▸ Saved data entries
•••••

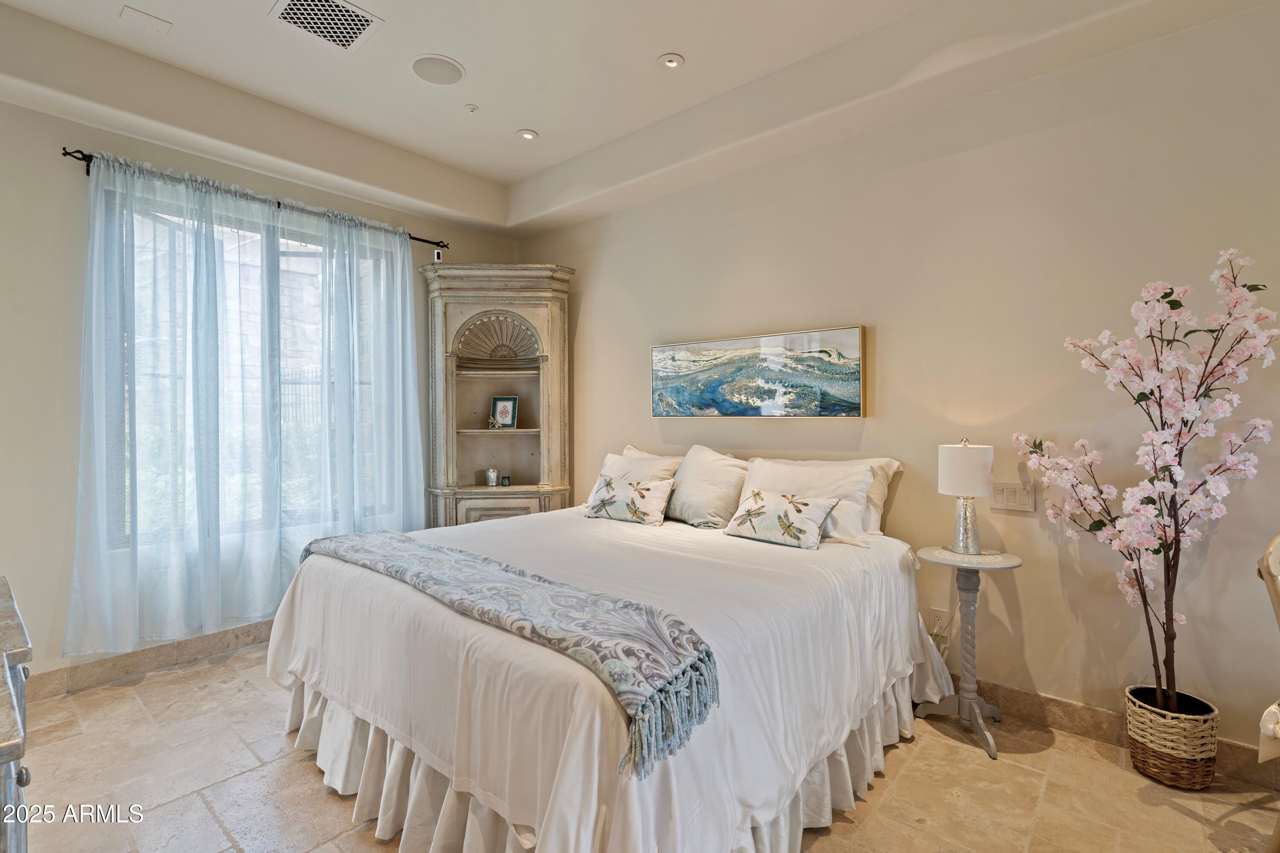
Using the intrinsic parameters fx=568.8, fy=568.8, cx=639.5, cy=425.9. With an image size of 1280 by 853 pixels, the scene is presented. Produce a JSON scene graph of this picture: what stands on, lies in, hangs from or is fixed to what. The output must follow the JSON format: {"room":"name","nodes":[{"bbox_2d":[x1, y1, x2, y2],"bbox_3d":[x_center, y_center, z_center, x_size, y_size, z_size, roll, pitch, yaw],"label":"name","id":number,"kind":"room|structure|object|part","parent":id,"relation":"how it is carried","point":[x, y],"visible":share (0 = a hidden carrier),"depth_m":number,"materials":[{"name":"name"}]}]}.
{"room":"bedroom","nodes":[
{"label":"bedroom","id":0,"kind":"room"},
{"bbox_2d":[0,62,519,691],"bbox_3d":[-2.341,-0.273,3.341,0.176,3.112,4.032,0,1,41],"label":"left wall","id":1,"kind":"structure","parent":0,"point":[63,170],"depth_m":2.72,"materials":[{"name":"paint"}]},
{"bbox_2d":[24,620,273,701],"bbox_3d":[-2.282,1.214,3.290,0.017,0.122,3.227,0,1,41],"label":"baseboard","id":2,"kind":"structure","parent":1,"relation":"attached to","point":[206,640],"depth_m":2.94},
{"bbox_2d":[57,145,443,249],"bbox_3d":[-2.161,-1.297,3.481,0.122,0.068,1.914,0,1,41],"label":"curtain rod","id":3,"kind":"object","parent":1,"relation":"attached to","point":[429,242],"visible":0.55,"depth_m":3.04,"materials":[{"name":"black metal"}]},
{"bbox_2d":[62,148,426,665],"bbox_3d":[-2.065,-0.101,3.298,0.137,2.401,1.793,0,1,41],"label":"sheer curtain","id":4,"kind":"object","parent":3,"relation":"hanging from","point":[94,339],"visible":0.96,"depth_m":3.08,"materials":[{"name":"fabric"}]},
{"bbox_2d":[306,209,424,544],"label":"sheer curtain","id":5,"kind":"object","parent":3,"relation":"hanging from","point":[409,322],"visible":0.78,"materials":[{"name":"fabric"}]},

•••••

▸ AIM OF THE TASK
Your reply should repeat the entries above exactly, leaving the pictures out.

▸ WRITTEN ANSWER
Using the intrinsic parameters fx=568.8, fy=568.8, cx=639.5, cy=425.9. With an image size of 1280 by 853 pixels, the scene is presented. Produce a JSON scene graph of this picture: what stands on, lies in, hangs from or is fixed to what. The output must follow the JSON format: {"room":"name","nodes":[{"bbox_2d":[x1, y1, x2, y2],"bbox_3d":[x_center, y_center, z_center, x_size, y_size, z_size, roll, pitch, yaw],"label":"name","id":number,"kind":"room|structure|object|part","parent":id,"relation":"how it is carried","point":[x, y],"visible":share (0 = a hidden carrier),"depth_m":number,"materials":[{"name":"name"}]}]}.
{"room":"bedroom","nodes":[
{"label":"bedroom","id":0,"kind":"room"},
{"bbox_2d":[0,62,519,691],"bbox_3d":[-2.341,-0.273,3.341,0.176,3.112,4.032,0,1,41],"label":"left wall","id":1,"kind":"structure","parent":0,"point":[63,170],"depth_m":2.72,"materials":[{"name":"paint"}]},
{"bbox_2d":[24,620,273,701],"bbox_3d":[-2.282,1.214,3.290,0.017,0.122,3.227,0,1,41],"label":"baseboard","id":2,"kind":"structure","parent":1,"relation":"attached to","point":[206,640],"depth_m":2.94},
{"bbox_2d":[57,145,443,249],"bbox_3d":[-2.161,-1.297,3.481,0.122,0.068,1.914,0,1,41],"label":"curtain rod","id":3,"kind":"object","parent":1,"relation":"attached to","point":[429,242],"visible":0.55,"depth_m":3.04,"materials":[{"name":"black metal"}]},
{"bbox_2d":[62,148,426,665],"bbox_3d":[-2.065,-0.101,3.298,0.137,2.401,1.793,0,1,41],"label":"sheer curtain","id":4,"kind":"object","parent":3,"relation":"hanging from","point":[94,339],"visible":0.96,"depth_m":3.08,"materials":[{"name":"fabric"}]},
{"bbox_2d":[306,209,424,544],"label":"sheer curtain","id":5,"kind":"object","parent":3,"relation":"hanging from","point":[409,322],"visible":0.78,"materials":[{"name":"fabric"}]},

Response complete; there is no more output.